Update these records by replacing "phylum" with "division" everywhere it appears, and leave all other text unchanged.

Supplied material

- - -

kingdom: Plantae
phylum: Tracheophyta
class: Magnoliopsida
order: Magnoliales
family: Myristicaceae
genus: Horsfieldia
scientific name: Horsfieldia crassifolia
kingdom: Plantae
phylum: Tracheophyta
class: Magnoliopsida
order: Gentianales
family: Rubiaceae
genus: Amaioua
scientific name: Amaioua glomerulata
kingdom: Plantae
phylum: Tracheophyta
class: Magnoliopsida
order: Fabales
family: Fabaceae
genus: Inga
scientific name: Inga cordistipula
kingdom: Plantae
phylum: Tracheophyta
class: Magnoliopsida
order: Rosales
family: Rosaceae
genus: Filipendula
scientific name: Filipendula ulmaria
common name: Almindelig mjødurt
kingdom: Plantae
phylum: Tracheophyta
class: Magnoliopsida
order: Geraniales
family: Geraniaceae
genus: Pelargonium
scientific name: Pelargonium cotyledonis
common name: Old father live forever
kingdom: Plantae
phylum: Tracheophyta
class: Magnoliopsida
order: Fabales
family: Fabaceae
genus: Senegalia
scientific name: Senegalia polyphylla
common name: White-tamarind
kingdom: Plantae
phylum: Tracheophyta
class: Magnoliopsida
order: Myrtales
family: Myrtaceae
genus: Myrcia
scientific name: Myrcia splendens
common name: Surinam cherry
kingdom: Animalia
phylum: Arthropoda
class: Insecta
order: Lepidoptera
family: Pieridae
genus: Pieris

- - -

Task solution
kingdom: Plantae
division: Tracheophyta
class: Magnoliopsida
order: Magnoliales
family: Myristicaceae
genus: Horsfieldia
scientific name: Horsfieldia crassifolia
kingdom: Plantae
division: Tracheophyta
class: Magnoliopsida
order: Gentianales
family: Rubiaceae
genus: Amaioua
scientific name: Amaioua glomerulata
kingdom: Plantae
division: Tracheophyta
class: Magnoliopsida
order: Fabales
family: Fabaceae
genus: Inga
scientific name: Inga cordistipula
kingdom: Plantae
division: Tracheophyta
class: Magnoliopsida
order: Rosales
family: Rosaceae
genus: Filipendula
scientific name: Filipendula ulmaria
common name: Almindelig mjødurt
kingdom: Plantae
division: Tracheophyta
class: Magnoliopsida
order: Geraniales
family: Geraniaceae
genus: Pelargonium
scientific name: Pelargonium cotyledonis
common name: Old father live forever
kingdom: Plantae
division: Tracheophyta
class: Magnoliopsida
order: Fabales
family: Fabaceae
genus: Senegalia
scientific name: Senegalia polyphylla
common name: White-tamarind
kingdom: Plantae
division: Tracheophyta
class: Magnoliopsida
order: Myrtales
family: Myrtaceae
genus: Myrcia
scientific name: Myrcia splendens
common name: Surinam cherry
kingdom: Animalia
division: Arthropoda
class: Insecta
order: Lepidoptera
family: Pieridae
genus: Pieris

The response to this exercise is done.